Tuesday found us in Kansas. Most people don't find Kansas very stimulating, but I have roots there, so I was excited! It was at that KOA that we met the nice family with the vision for church unity. We met them poolside – our kids were making friends with theirs in the water as we talked.
Again we were camped at the edge of a pond, and next morning we had fresh fish in the applesauce jar!
Wednesday we took a little detour to see "Rock City" Kansas. Rock City is a place advertised by little slips of signs, sporadically placed along the roadside in such a way as to discourage tourism, which is why we went there. A bazillion years ago or so the receding ocean deposited sandstone concretions all on this one little Kansan field. Truthfully, it looks more like receding dinosaurs deposited them there... You couldn't miss those chips!!!!!!!
From there we stopped in Ellsworth - a Kansas cow town and the place where my Granny was born. We found her aunt's lace displayed in the little museum there, and the grave of her second son - my uncle Daniel - who died the day he was born. Granny's treasure, buried here in this dusty little cow town, and I felt richer for having visited.
On we drove and drove and drove across the prairie. It was like a vast dance floor, with the corn and wheat doing graceful waltzes and the dust pirouetting with the wind. Over us all a blazing sun in the blue sky, and cloud shadows in which we found temporary relief from the hot yellow breath of the sun. That was the day we caught our first glimpse of the Rockies – a gray bump way across the plains - that grew bit by bit with the passing miles. We saw our first prairie dogs in Fort Collins, where we spent a few days with our sister-in-law Karen, and our nephew, Christopher.

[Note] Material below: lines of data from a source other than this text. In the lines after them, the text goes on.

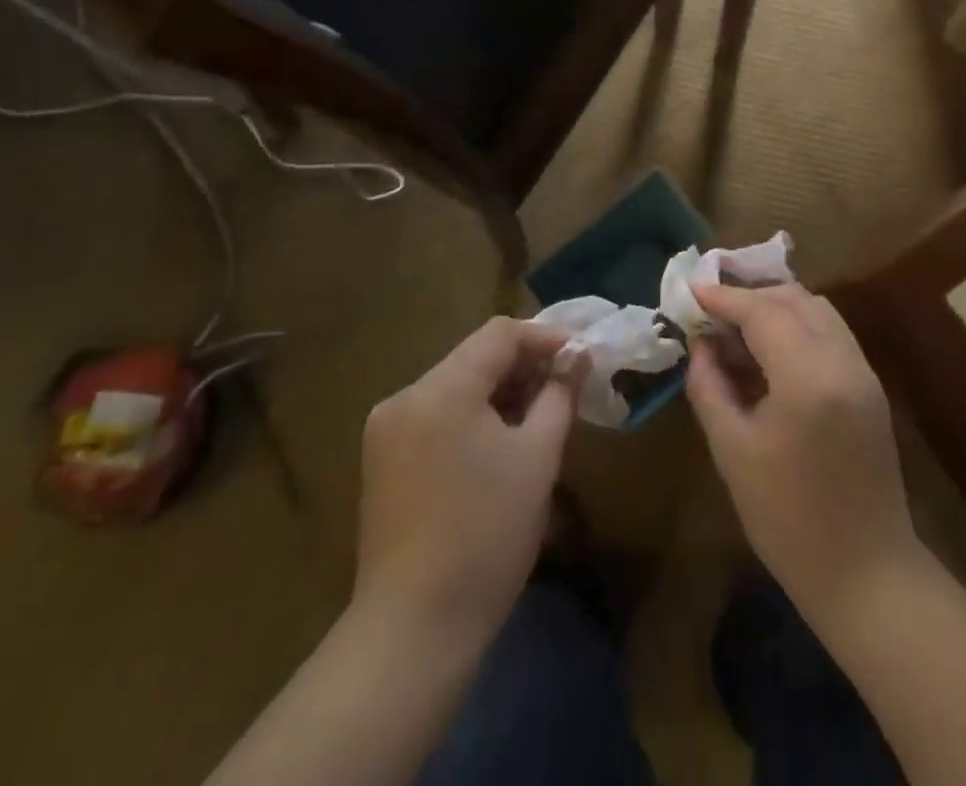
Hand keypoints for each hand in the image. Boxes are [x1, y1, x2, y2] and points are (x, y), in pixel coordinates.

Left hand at [354, 318, 576, 641]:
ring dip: (501, 393)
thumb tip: (578, 357)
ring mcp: (387, 431)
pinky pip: (438, 416)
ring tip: (541, 417)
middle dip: (525, 368)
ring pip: (457, 387)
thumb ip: (560, 395)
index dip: (545, 338)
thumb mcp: (537, 457)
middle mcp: (405, 398)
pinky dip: (474, 417)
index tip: (582, 357)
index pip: (499, 334)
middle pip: (475, 358)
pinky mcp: (383, 461)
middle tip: (567, 389)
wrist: (414, 630)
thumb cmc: (486, 534)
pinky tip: (502, 445)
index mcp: (439, 389)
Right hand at [684, 283, 922, 618]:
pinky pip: (831, 332)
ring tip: (737, 326)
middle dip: (750, 296)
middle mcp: (843, 360)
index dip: (724, 298)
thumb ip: (710, 386)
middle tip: (711, 311)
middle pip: (794, 299)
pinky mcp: (871, 385)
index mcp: (808, 377)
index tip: (692, 290)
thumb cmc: (787, 519)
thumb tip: (700, 344)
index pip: (763, 312)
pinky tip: (770, 348)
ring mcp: (863, 371)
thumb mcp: (732, 451)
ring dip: (776, 306)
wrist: (866, 573)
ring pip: (817, 310)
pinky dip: (798, 325)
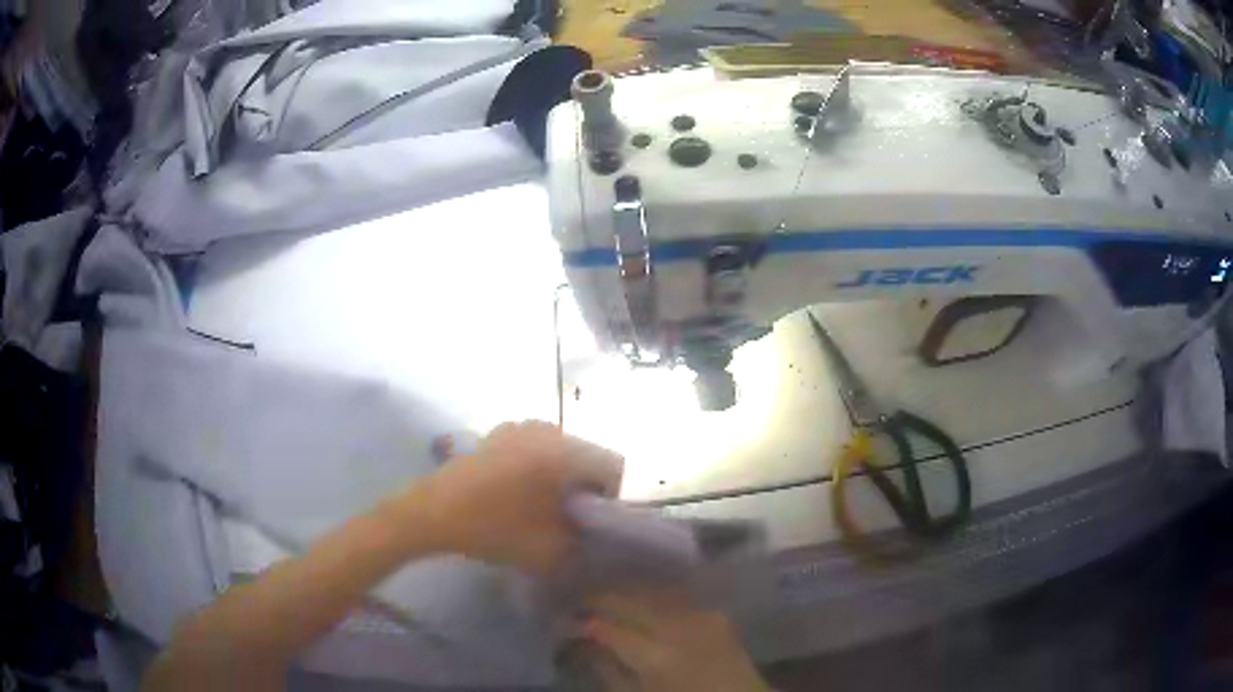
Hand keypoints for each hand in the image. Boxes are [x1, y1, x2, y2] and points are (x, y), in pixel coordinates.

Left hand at [418, 421, 622, 573]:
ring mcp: (519, 427)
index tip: (594, 522)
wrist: (432, 514)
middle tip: (571, 519)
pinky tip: (517, 495)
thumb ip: (585, 545)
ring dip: (562, 478)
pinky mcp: (498, 434)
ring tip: (543, 509)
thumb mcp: (550, 551)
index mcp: (565, 451)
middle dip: (587, 487)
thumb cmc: (494, 529)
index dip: (611, 498)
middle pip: (588, 457)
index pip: (614, 466)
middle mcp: (547, 430)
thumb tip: (599, 538)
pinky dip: (538, 469)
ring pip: (561, 452)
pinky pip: (535, 449)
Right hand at [580, 589, 769, 691]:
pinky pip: (672, 594)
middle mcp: (678, 625)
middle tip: (574, 600)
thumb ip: (606, 668)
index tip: (561, 618)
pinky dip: (648, 594)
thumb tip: (581, 640)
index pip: (605, 626)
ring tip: (600, 596)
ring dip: (621, 590)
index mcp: (656, 655)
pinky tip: (634, 599)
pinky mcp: (713, 609)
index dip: (579, 619)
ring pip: (648, 589)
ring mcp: (700, 613)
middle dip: (596, 596)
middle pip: (626, 598)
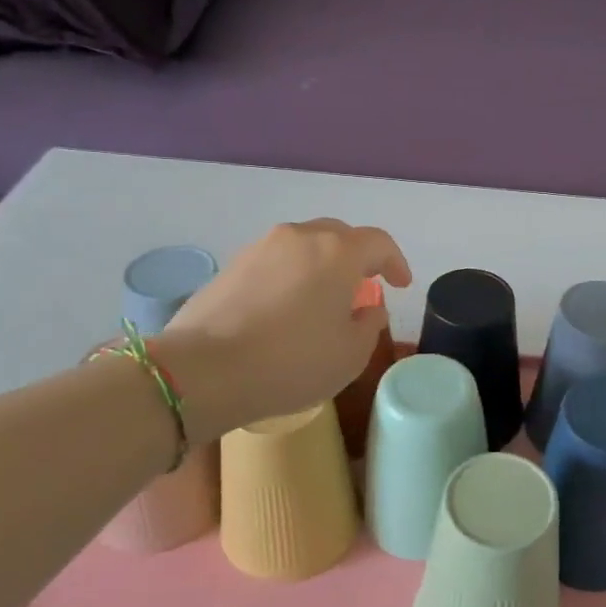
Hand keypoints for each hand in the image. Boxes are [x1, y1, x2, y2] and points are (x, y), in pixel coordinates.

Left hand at [158, 219, 411, 429]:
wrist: (204, 370)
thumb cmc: (291, 361)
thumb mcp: (350, 355)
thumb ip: (369, 325)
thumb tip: (368, 308)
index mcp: (338, 251)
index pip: (379, 243)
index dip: (395, 262)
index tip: (401, 284)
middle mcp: (300, 237)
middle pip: (339, 236)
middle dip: (357, 257)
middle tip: (363, 286)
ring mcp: (261, 247)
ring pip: (304, 246)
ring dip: (321, 265)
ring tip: (322, 298)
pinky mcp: (231, 265)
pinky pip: (275, 262)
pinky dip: (290, 276)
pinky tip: (285, 308)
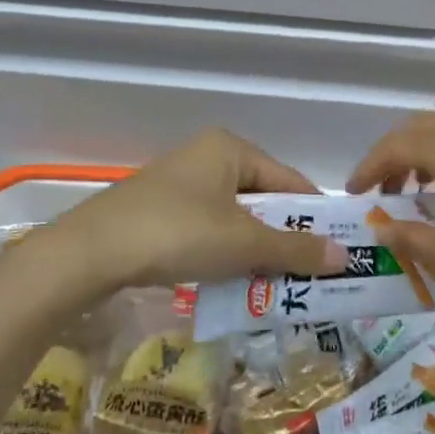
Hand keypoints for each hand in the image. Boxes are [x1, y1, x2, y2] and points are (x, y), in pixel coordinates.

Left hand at [39, 129, 343, 296]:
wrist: (88, 254)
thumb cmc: (176, 233)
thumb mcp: (242, 243)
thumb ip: (295, 249)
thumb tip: (346, 257)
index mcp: (230, 148)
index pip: (290, 181)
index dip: (315, 215)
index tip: (337, 249)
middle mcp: (206, 157)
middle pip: (262, 199)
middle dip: (284, 237)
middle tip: (310, 274)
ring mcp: (179, 183)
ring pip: (234, 217)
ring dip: (255, 250)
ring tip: (276, 285)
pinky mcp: (157, 210)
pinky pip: (207, 228)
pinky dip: (225, 252)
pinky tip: (232, 282)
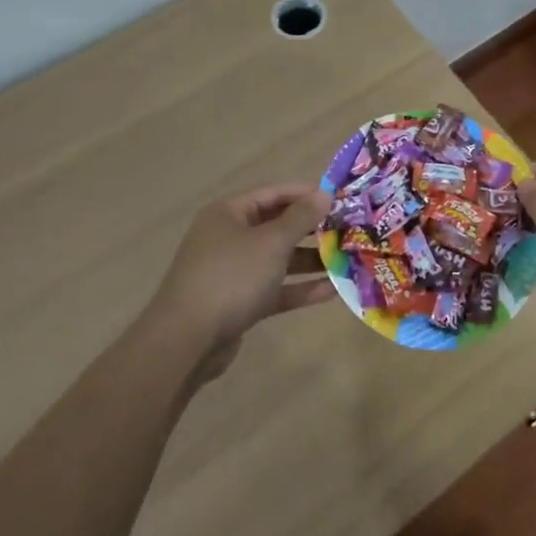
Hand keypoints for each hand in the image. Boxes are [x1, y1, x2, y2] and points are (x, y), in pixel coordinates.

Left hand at [152, 184, 335, 378]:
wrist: (187, 341)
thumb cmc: (231, 277)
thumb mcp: (271, 242)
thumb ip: (301, 218)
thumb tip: (324, 194)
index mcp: (230, 213)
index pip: (274, 193)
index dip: (307, 194)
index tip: (340, 198)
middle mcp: (229, 237)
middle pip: (277, 226)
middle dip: (313, 229)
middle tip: (349, 230)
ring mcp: (233, 271)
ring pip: (278, 259)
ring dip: (310, 260)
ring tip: (346, 260)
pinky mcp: (239, 302)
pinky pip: (274, 288)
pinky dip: (299, 288)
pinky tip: (332, 290)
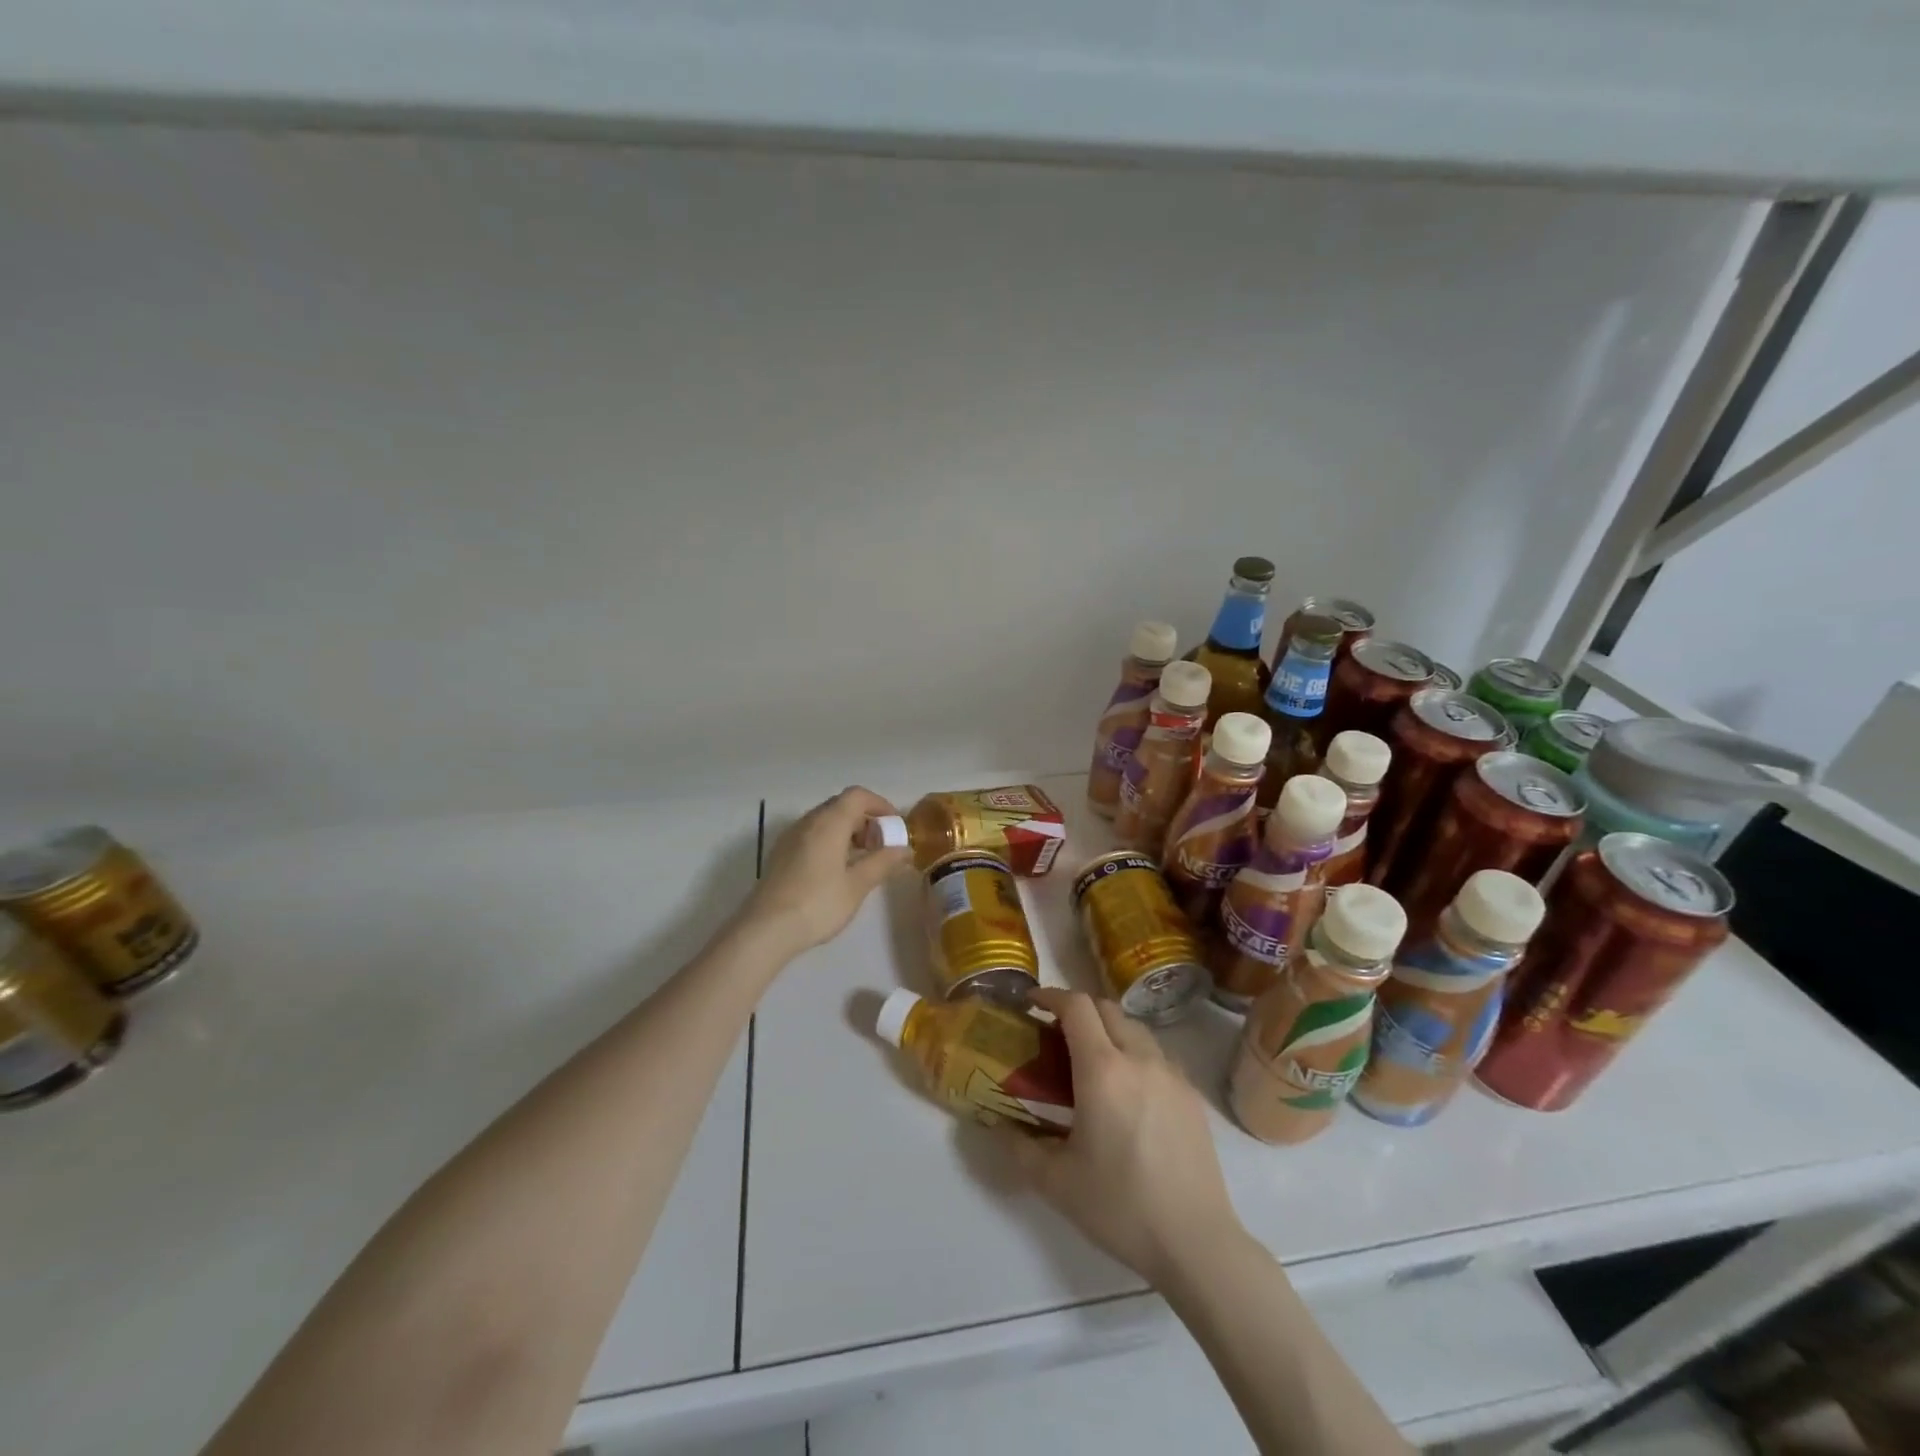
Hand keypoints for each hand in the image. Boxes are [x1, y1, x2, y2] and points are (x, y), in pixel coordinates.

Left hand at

Local folks were probably disgusted when we veered off the road quickly to take photos of the prairie dogs - it would be like someone risking life and limb to take a snapshot of a squirrel in Potsdam!
Karen and Chris showed us gracious hospitality. (We are driving under the continental divide at this moment! I just saw a shiny black bear lumbering across the mountain above us!) They were busy the first two days, so we entertained ourselves by exploring the Rocky Mountain National Park (as I mentioned) and doing laundry. One night we had dinner at a micro-brewery in old-town Fort Collins, and another day we spent at a water park with the Rockies as a backdrop.
I am too distracted by the beauty of the mountains to continue this email. We'll write again later.
One request I want to leave with you is for prayer for my Uncle Jack and Aunt Ellie Simpson. We were to have visited them in New Mexico... Uncle Jack has been battling skin cancer for years, and is currently having great difficulty with a new skin graft. Three days ago I learned that Ellie has been diagnosed with colon cancer - on top of a host of other illnesses - and is in the hospital. We can't visit because of the risk to them of further infection. They are very dear to me and I wish the timing was different... But our love is with them even if we can't be.
Thanks! May God unfold beauty after beauty for all of you, too, this summer!